* Task details *
Find the lines below in which the string "center" occurs. Copy each one.

---------- Data for this exercise ----------

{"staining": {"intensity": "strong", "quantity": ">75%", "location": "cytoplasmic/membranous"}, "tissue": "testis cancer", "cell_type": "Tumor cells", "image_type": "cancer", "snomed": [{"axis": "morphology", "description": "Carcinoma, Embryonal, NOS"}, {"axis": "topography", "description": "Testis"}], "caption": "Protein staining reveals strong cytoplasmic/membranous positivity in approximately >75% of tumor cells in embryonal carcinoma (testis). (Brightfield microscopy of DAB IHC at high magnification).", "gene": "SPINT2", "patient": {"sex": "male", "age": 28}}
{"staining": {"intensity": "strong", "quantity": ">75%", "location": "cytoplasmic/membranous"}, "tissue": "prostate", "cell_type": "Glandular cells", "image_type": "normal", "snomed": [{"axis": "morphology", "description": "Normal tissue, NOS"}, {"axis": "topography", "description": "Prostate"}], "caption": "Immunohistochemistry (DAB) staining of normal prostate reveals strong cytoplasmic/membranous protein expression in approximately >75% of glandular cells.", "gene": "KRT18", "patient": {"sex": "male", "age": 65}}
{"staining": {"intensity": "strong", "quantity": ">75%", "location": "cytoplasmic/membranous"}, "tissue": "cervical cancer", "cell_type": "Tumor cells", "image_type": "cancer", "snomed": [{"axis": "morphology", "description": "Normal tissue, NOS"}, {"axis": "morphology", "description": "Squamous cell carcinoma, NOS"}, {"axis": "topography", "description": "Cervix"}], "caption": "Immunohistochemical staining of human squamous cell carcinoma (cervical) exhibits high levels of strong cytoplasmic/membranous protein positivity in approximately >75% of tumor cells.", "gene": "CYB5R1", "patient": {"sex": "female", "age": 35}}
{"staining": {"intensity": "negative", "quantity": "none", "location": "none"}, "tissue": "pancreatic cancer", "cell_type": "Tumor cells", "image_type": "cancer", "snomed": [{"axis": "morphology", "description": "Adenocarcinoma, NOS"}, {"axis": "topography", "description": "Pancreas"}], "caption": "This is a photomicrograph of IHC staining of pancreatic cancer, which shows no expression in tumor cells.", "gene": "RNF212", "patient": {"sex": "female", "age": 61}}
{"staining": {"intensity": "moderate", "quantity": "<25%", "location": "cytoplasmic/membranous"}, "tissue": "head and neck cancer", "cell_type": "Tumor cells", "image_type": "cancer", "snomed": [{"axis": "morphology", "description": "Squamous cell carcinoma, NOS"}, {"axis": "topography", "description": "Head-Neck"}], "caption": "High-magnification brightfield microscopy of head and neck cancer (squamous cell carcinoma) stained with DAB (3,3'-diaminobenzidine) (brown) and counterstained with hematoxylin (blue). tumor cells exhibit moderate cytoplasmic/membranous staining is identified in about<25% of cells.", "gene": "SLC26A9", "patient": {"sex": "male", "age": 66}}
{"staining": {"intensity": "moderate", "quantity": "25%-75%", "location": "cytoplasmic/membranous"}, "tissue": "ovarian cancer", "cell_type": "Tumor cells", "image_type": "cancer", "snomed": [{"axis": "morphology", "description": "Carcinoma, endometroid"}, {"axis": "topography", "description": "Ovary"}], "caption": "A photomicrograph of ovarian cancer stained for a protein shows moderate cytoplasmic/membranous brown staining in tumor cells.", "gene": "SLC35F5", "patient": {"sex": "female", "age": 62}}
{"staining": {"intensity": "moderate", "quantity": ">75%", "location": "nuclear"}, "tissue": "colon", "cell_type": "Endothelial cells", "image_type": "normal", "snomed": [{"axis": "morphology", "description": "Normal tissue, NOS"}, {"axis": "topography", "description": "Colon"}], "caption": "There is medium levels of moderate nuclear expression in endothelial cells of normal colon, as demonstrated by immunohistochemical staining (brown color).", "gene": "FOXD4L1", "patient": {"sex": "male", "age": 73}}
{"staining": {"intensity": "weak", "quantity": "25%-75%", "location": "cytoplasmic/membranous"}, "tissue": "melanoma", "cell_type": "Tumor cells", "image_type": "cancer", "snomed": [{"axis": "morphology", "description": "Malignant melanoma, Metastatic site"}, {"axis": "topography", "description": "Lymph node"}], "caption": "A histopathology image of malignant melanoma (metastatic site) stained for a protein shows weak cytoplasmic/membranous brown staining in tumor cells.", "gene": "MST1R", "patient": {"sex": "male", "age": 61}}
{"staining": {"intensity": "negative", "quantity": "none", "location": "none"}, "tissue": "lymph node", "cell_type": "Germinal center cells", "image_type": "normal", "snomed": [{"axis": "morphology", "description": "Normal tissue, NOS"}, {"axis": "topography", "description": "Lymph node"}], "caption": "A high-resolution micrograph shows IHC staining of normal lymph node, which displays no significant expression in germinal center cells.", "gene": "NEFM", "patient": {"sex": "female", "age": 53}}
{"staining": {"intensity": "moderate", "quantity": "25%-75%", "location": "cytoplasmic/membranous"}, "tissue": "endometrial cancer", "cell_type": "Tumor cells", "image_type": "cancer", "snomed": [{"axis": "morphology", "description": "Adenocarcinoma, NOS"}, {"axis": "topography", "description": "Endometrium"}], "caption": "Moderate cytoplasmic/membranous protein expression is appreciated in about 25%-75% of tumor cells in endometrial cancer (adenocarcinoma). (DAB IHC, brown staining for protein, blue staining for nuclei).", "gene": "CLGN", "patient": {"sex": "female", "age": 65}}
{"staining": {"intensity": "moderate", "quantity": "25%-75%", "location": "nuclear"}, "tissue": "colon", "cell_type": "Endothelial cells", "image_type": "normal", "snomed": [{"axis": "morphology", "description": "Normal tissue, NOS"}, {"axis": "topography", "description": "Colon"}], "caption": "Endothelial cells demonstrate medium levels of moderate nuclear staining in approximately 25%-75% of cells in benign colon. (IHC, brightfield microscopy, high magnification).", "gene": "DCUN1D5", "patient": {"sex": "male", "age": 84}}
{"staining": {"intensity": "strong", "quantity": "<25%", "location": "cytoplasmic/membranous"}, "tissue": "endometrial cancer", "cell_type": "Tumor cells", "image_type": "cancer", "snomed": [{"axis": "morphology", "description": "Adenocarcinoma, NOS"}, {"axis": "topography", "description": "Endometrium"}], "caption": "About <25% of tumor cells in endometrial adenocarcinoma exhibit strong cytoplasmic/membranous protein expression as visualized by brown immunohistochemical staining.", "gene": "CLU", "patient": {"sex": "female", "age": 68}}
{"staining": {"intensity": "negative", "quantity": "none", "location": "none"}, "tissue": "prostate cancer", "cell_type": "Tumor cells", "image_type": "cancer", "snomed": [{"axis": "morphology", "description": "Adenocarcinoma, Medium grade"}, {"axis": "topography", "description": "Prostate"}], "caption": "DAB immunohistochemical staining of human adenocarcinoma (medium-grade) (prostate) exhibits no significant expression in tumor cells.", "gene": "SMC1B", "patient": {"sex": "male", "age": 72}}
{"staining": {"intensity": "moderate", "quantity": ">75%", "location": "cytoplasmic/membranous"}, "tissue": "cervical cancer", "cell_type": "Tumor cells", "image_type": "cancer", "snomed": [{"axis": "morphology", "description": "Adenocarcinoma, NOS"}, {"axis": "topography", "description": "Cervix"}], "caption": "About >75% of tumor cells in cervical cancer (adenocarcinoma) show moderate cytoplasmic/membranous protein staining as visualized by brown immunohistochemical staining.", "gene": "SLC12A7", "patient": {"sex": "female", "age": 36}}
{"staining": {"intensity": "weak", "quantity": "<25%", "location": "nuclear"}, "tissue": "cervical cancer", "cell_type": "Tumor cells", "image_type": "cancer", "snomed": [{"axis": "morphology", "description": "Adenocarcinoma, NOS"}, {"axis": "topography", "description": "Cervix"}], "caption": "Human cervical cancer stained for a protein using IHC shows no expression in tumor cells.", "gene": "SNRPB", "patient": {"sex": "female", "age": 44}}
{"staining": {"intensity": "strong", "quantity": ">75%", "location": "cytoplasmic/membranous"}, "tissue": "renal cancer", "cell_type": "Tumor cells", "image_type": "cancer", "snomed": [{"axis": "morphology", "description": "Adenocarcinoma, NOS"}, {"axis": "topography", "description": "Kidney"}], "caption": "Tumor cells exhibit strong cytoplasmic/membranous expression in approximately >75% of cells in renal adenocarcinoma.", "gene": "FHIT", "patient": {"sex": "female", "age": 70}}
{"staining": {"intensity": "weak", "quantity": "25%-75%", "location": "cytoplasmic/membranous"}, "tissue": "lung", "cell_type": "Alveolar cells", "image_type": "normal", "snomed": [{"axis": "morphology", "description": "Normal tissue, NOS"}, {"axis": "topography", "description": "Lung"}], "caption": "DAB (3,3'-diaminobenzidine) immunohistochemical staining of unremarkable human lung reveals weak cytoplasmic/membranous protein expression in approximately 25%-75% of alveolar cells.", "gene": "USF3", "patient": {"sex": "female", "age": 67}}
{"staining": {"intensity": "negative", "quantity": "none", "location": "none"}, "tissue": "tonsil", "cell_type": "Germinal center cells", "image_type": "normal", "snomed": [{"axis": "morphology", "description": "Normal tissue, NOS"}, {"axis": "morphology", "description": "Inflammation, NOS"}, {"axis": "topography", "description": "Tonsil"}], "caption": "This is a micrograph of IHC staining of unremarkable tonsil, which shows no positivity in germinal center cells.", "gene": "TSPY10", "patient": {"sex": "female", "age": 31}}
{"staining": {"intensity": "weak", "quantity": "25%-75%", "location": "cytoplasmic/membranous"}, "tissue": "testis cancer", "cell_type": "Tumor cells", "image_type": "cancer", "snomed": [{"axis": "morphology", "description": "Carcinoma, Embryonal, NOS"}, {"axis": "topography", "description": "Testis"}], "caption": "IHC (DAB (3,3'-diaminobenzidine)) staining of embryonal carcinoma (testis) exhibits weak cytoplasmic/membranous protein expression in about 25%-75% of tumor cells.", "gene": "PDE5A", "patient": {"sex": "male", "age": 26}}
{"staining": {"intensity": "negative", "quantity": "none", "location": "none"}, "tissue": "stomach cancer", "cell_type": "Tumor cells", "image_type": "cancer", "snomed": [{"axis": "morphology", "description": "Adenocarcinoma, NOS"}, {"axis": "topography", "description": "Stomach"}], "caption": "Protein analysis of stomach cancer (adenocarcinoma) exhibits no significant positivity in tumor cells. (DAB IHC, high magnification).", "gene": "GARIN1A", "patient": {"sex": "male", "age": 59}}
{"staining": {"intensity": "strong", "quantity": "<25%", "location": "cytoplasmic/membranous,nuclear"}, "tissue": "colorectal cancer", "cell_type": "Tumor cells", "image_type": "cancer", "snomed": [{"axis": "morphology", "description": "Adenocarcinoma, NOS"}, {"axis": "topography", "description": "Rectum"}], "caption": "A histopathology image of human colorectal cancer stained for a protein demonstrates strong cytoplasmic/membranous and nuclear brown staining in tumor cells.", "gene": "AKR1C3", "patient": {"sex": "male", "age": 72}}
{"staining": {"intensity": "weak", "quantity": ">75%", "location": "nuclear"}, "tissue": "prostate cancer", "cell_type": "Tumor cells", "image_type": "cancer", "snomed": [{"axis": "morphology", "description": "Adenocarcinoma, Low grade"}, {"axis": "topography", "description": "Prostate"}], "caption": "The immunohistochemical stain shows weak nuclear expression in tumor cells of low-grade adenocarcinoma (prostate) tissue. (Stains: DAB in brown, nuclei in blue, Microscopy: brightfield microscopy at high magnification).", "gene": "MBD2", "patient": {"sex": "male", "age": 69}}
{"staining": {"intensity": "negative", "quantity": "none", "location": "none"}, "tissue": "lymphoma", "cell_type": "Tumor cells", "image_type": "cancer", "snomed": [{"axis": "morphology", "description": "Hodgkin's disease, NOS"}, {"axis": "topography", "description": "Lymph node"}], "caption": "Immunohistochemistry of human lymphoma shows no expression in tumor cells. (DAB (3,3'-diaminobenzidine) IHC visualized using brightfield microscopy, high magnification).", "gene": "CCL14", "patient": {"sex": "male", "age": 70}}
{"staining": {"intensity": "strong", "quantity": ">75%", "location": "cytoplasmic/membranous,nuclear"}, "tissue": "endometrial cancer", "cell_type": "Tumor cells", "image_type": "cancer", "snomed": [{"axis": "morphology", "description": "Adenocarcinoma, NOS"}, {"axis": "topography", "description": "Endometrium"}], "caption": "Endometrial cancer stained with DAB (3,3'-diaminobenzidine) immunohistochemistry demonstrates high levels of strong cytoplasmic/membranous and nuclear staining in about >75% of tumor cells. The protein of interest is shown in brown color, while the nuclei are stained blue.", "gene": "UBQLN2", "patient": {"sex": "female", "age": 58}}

----------

* Task solution *
{"staining": {"intensity": "negative", "quantity": "none", "location": "none"}, "tissue": "lymph node", "cell_type": "Germinal center cells", "image_type": "normal", "snomed": [{"axis": "morphology", "description": "Normal tissue, NOS"}, {"axis": "topography", "description": "Lymph node"}], "caption": "A high-resolution micrograph shows IHC staining of normal lymph node, which displays no significant expression in germinal center cells.", "gene": "NEFM", "patient": {"sex": "female", "age": 53}}
{"staining": {"intensity": "negative", "quantity": "none", "location": "none"}, "tissue": "tonsil", "cell_type": "Germinal center cells", "image_type": "normal", "snomed": [{"axis": "morphology", "description": "Normal tissue, NOS"}, {"axis": "morphology", "description": "Inflammation, NOS"}, {"axis": "topography", "description": "Tonsil"}], "caption": "This is a micrograph of IHC staining of unremarkable tonsil, which shows no positivity in germinal center cells.", "gene": "TSPY10", "patient": {"sex": "female", "age": 31}}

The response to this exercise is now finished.